Les rotifères bdelloïdes, petits invertébrés aux incroyables capacités de survie, surprend aujourd'hui par son mode de reproduction. Des chercheurs de Sophia réunis en consortium affirment qu'ils se reproduisent de manière exclusivement asexuée depuis des dizaines de millions d’années.
Dans le cadre d’un consortium international codirigé par le CEA-Genoscope et l’Université de Namur, le génome d’un rotifère bdelloïde, animal microscopique aux capacités de survie et de reproduction surprenantes et controversées, vient d'être séquencé puis analysé.Les résultats de cette étude, à laquelle ont également participé l'Inra, l'UNS et le CNRS à travers l'Institut Sophia Agrobiotech basé à Sophia Antipolis, viennent confirmer les données biologiques et paléontologiques suggérant que les rotifères bdelloïdes se reproduisent de manière exclusivement asexuée depuis des dizaines de millions d’années.
Ce « scandale évolutif », considéré jusqu’à présent avec scepticisme par une partie de la communauté scientifique, est maintenant expliqué : l’analyse de ce génome révèle une structure incompatible avec la reproduction sexuée ainsi que des mécanismes permettant d’éviter les conséquences génétiques néfastes de l’asexualité.
Ces résultats sont publiés sur le site de Nature.
Les bdelloïdes sont présents sur toute la surface du globe depuis quelques dizaines de millions d'années. Au sujet de leur reproduction, la communauté scientifique se divisait. Il semblait que ces petits invertébrés ne comportaient que des femelles, se reproduisant sans passer par la case fécondation (reproduction dite donc asexuée).
Chez les chercheurs, il y avait ceux qui étaient persuadés qu'une reproduction exclusivement asexuée était impossible, considérant que des mâles ne devaient pas être bien loin... et ceux enclins à admettre que le sexe n'était pas indispensable pour survivre, mais cela sans preuve !
Pour tous, les rotifères bdelloïdes, qualifiés de « scandale évolutif », étaient devenus une énigme gênante.
La reproduction asexuée est souvent considérée comme une impasse évolutive. En effet, ce mode de reproduction est censé entraîner au fil des générations une accumulation de mutations délétères conduisant de manière inévitable à l’extinction de l’espèce.

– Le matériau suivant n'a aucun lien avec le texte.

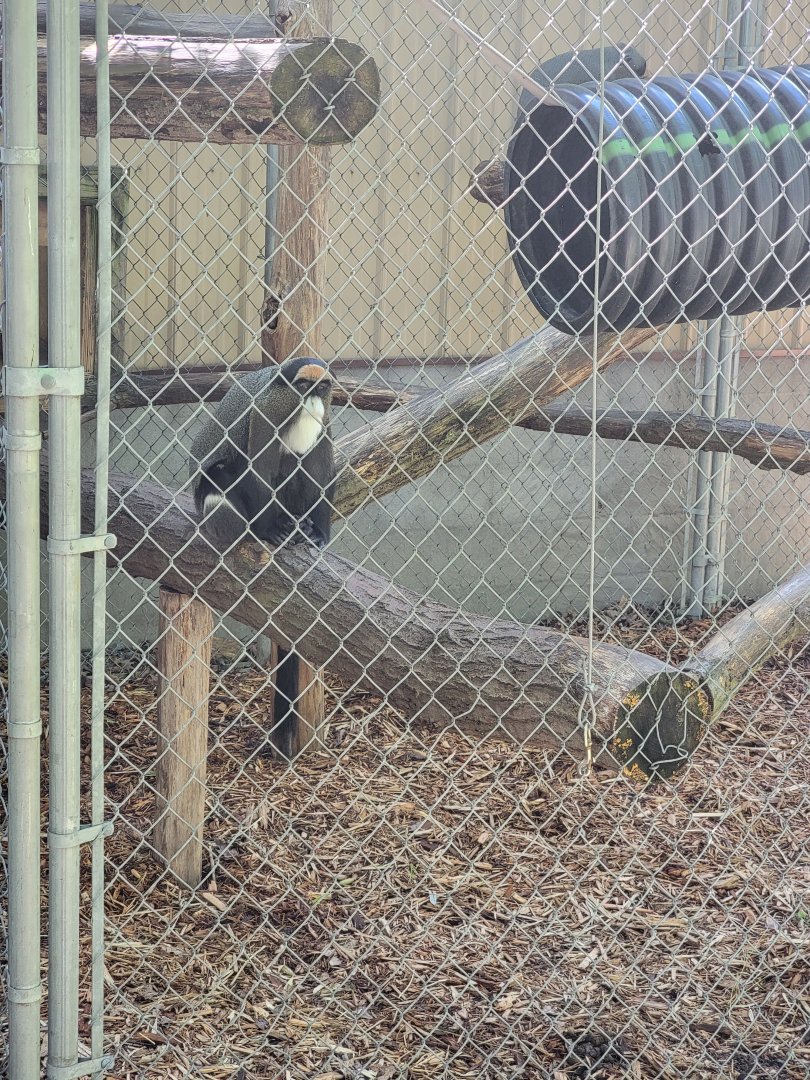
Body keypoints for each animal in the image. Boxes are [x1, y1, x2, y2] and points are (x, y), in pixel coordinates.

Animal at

L’analyse du génome du rotifère bdelloïde Adineta vaga a permis de prouver qu’il est incapable de reproduction sexuée. En effet, cette dernière implique que les chromosomes homologues, provenant des deux parents, portent des gènes dans le même ordre.
Or les chercheurs ont découvert que les gènes de cet animal existent bien en deux copies mais dans des ordres différents, et parfois même sur un seul et même chromosome : il n’existe donc pas de chromosome homologue comme dans le cas des espèces animales séquencées jusqu’alors.
Une telle organisation ne permet pas la formation de gamètes (cellules sexuelles impliquées dans la reproduction), or sans gamètes, pas de reproduction sexuée.
« En démontrant que le génome de ces organismes est incapable de produire des gamètes, on clôt enfin le débat : les bdelloïdes sont bel et bien asexués », se félicite Jean-François Flot, en charge de l'étude.
Cette étude suggère aussi que les scientifiques peuvent maintenant déterminer si une espèce est sexuée ou non en analysant la structure de son génome.
Si les rotifères bdelloïdes ont été capables de survivre sans reproduction sexuée pendant des millions d’années, il est probable qu’ils ne soient pas les seuls animaux dans cette situation.
Ainsi cette étude remet en cause l’idée communément admise selon laquelle la reproduction sexuée est indispensable aux espèces animales pour se perpétuer. Elle montre également que l’asexualité est aussi une stratégie évolutive viable sur le long terme pour certaines espèces animales.
ADINETA VAGA, LE ROTIFÈRE BDELLOÏDE QUI FAIT SCANDALE
Les rotifères bdelloïdes se trouvent en abondance sur toute la surface du globe (principalement dans les milieux humides).
Après dessèchement complet ou exposition à des doses énormes de radiations, ils sont capables de réparer leur ADN puis de reprendre une activité métabolique normale.
Par ailleurs, les données biologiques et paléontologiques suggèrent qu’ils se reproduisent de manière exclusivement asexuée depuis des dizaines de millions d’années, un « scandale évolutif » allant à l’encontre des idées reçues mais démontré par les auteurs de la présente étude.